Records shown below:
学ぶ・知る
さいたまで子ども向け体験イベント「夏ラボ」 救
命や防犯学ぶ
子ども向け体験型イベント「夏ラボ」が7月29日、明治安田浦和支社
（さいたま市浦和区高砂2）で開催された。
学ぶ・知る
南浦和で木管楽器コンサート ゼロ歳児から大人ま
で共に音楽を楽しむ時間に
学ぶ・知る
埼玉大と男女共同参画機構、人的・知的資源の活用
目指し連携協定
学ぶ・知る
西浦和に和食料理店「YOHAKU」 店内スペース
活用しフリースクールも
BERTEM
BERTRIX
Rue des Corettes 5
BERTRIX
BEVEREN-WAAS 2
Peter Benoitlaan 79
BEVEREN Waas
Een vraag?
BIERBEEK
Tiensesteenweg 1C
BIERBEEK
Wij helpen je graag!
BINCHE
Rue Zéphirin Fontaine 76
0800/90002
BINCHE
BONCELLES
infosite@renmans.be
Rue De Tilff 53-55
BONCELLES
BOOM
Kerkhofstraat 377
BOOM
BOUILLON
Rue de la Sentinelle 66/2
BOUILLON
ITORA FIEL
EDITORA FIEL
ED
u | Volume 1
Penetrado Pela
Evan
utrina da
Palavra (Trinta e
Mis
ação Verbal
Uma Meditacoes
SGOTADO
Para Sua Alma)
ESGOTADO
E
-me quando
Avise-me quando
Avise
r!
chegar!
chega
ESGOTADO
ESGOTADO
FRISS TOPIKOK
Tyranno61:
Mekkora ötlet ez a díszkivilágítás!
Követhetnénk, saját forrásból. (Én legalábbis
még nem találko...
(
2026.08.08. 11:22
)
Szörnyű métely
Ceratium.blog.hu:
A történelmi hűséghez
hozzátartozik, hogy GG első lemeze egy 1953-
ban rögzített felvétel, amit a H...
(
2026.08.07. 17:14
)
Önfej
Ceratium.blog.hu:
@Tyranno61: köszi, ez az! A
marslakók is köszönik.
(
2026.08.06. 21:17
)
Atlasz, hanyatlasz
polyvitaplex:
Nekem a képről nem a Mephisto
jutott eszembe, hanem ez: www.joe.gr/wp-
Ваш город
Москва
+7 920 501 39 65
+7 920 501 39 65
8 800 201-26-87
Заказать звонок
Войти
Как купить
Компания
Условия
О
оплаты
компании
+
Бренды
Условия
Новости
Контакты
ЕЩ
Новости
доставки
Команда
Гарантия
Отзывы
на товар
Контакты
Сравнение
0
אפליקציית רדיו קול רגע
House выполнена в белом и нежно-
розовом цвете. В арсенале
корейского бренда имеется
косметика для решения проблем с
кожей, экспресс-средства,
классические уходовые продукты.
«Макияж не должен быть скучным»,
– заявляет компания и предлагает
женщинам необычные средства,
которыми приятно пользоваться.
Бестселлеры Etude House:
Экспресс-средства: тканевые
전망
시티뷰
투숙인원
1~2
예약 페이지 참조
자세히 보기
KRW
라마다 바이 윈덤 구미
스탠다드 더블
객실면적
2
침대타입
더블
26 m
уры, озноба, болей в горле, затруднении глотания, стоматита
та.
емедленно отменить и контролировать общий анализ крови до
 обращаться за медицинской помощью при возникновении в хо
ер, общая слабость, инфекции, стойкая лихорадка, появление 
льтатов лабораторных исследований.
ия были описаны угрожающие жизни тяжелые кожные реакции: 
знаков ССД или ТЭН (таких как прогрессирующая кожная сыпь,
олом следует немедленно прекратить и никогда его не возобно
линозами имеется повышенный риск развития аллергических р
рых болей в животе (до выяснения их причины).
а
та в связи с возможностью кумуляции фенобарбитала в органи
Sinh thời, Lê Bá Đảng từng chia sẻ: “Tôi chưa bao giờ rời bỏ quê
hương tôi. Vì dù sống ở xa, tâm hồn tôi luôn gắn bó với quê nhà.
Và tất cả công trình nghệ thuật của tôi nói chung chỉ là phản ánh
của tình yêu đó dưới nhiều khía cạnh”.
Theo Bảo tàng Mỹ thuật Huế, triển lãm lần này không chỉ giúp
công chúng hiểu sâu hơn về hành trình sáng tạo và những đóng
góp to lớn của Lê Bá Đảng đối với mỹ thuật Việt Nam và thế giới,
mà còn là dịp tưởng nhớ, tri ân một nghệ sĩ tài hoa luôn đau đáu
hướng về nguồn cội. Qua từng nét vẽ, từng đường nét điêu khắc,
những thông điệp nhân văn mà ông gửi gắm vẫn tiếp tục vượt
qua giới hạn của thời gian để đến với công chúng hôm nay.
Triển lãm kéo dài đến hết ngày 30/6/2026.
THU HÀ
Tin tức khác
End of Records shown.
■ Action item ■
Find the lines in the records that contain the word "Đảng", then copy every one of them.

■ Written response ■
Sinh thời, Lê Bá Đảng từng chia sẻ: “Tôi chưa bao giờ rời bỏ quê
góp to lớn của Lê Bá Đảng đối với mỹ thuật Việt Nam và thế giới,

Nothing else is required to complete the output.